Mi tía seguía gritando, gemía, se retorcía, buscaba escapar. Me dije: por las buenas o por las malas. En esa lucha quedamos en el suelo sobre la alfombra. No sé cómo le saqué el batón. Desnuda ante mí se dio vuelta para que no la vea, puse mi pie en su espalda, me desnudé y me fui encima de ella
– ¡Déjame hijo de puta, me estas violando!
– Si y me gusta. Te voy a reventar puta y marrana.
– Soy tu tía. Se lo diré a tus padres
– ¡Qué coño me importa! Te la quiero clavar y que te enteres bien de lo que tengo entre las piernas.
La agarré de los pelos y luchando con ella, la di vuelta. ¡Qué lindo cuerpo, tetas duras y coño bien formada, mojadita
No perdí tiempo. Me acomodé sobre ella, le abrí las piernas a la fuerza y le comencé a meterle el cipote duro. Gritó, se retorció, la tenía agarrada de los pelos y la cintura. Apenas entró un poco, se la metí de golpe. ¡Como gritó! Comencé a bombearla con fuerza. Lo inesperado, en cierta forma, sentí que tenía un orgasmo, este fue con insultos, gemidos, gritos.. Le levanté las piernas, me la seguí cogiendo en medio de sus jugos de la concha. Allí tuvo un segundo orgasmo. Quedó como desmayada, balbuceante, con gemidos. No tenía puesto un forro, pero quería acabar, así que la levanté haciéndola arrodillar frente al sillón y los brazos sobre el.

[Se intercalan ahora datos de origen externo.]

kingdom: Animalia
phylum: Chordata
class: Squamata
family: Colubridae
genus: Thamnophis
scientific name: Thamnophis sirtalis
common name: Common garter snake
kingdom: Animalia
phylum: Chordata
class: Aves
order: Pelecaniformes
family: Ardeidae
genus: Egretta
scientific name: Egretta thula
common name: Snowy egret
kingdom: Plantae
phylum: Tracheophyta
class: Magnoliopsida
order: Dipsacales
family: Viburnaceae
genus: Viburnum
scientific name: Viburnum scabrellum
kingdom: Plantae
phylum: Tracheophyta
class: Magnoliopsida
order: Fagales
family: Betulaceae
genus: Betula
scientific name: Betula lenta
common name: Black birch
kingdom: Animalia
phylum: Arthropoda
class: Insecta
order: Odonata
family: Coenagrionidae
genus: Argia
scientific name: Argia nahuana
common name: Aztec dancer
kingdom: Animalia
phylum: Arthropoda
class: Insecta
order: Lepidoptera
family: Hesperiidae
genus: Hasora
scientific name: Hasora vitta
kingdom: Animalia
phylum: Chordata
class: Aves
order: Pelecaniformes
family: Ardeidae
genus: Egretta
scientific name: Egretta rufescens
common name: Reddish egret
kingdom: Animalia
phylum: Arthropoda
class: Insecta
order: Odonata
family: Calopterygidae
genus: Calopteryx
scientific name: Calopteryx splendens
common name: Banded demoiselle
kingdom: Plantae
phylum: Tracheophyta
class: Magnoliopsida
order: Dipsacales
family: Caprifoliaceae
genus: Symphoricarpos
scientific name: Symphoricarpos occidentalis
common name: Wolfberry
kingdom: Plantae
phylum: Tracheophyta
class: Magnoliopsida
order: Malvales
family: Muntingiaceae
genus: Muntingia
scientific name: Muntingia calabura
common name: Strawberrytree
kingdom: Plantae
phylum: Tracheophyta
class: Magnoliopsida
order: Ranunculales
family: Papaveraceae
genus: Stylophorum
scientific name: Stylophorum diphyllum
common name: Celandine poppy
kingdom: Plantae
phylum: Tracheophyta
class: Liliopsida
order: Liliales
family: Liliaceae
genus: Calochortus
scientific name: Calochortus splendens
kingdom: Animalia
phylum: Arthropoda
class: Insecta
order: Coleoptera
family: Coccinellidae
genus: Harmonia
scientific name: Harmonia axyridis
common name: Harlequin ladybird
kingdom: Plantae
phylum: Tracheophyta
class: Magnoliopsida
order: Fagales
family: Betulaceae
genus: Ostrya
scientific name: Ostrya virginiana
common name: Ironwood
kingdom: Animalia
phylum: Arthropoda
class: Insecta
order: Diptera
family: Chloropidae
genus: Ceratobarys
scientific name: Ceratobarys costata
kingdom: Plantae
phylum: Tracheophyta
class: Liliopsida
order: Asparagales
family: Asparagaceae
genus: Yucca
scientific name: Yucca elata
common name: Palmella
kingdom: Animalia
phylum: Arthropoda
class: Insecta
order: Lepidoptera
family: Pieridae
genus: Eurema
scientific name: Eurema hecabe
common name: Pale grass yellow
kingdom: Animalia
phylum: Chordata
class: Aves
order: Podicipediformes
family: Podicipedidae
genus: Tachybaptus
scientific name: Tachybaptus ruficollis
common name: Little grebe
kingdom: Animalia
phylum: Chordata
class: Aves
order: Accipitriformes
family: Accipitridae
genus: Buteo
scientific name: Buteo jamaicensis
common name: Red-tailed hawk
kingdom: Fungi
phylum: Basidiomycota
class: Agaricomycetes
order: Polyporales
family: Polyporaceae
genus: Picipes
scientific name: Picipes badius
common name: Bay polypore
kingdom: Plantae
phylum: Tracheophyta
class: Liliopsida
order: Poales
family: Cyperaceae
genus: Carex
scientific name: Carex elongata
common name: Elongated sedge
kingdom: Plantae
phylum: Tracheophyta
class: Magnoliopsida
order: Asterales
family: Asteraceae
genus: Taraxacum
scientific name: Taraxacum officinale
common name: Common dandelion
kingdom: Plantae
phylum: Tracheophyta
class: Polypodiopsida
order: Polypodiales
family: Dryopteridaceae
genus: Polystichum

– ¡qué hermoso culito! – me dije – Tengo que metérsela.
Le metí dedos mojados en su vagina, no quería perder tiempo buscando manteca. Ella gritaba: No…No…Dejáme… Sabía lo que se le venía.
No me importó nada. Le puse a las puertas del ano la cabeza gruesa de mi polla y mientras le decía como abrirse, se la metí. Pegó un grito y clavó los dedos en el sillón
– Dejame – gritó – No lo hagas
– Te voy a reventar hija de puta. Abrirte o te rompo el culo.
Seguí metiendo mi pija en medio de los gritos de ella. Se la metí toda y la empecé a bombear cada vez más rápido. Le tenía agarrada las tetas y un dedo en su vagina muy mojada. Sentí que empezó a acabar y me deje llevar acabando a lo loco. Después cuando la polla se puso floja y salió, me levanté, la tomé de los pelos y casi a la rastra la llevé al baño.
– Báñate – le dije – sin mojarte el pelo. No te vistas, solo una toalla y vienes a la cocina a tomar una cerveza.
Cuando vino con la toalla, tenía un aire sumiso, se sentó en una silla, frente a mí y los dos al costado de la mesa. Ese día seguimos follando y lo que pasó después con ella se lo cuento en otro relato, con mi tía una de las más perras que he conocido.